== WORK TO BE COMPLETED ==
Output the whole listing with nothing altered.

::::::::

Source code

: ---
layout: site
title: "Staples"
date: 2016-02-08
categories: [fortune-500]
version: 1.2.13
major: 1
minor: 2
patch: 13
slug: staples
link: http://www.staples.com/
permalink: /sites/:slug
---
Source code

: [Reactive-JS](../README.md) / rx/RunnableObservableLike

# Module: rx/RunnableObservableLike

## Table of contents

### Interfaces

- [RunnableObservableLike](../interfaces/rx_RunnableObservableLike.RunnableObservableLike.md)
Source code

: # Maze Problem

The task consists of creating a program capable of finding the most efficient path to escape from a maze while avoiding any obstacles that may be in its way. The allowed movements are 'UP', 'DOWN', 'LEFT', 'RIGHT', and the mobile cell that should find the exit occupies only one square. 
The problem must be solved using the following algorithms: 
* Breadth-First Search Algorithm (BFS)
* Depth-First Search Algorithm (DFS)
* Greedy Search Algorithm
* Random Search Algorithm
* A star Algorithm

::::::::

== REPLY ==
Source code

: ---
layout: site
title: "Staples"
date: 2016-02-08
categories: [fortune-500]
version: 1.2.13
major: 1
minor: 2
patch: 13
slug: staples
link: http://www.staples.com/
permalink: /sites/:slug
---
Source code

: [Reactive-JS](../README.md) / rx/RunnableObservableLike

# Module: rx/RunnableObservableLike

## Table of contents

### Interfaces

- [RunnableObservableLike](../interfaces/rx_RunnableObservableLike.RunnableObservableLike.md)
Source code

: # Maze Problem

The task consists of creating a program capable of finding the most efficient path to escape from a maze while avoiding any obstacles that may be in its way. The allowed movements are 'UP', 'DOWN', 'LEFT', 'RIGHT', and the mobile cell that should find the exit occupies only one square. 
The problem must be solved using the following algorithms: 
* Breadth-First Search Algorithm (BFS)
* Depth-First Search Algorithm (DFS)
* Greedy Search Algorithm
* Random Search Algorithm
* A star Algorithm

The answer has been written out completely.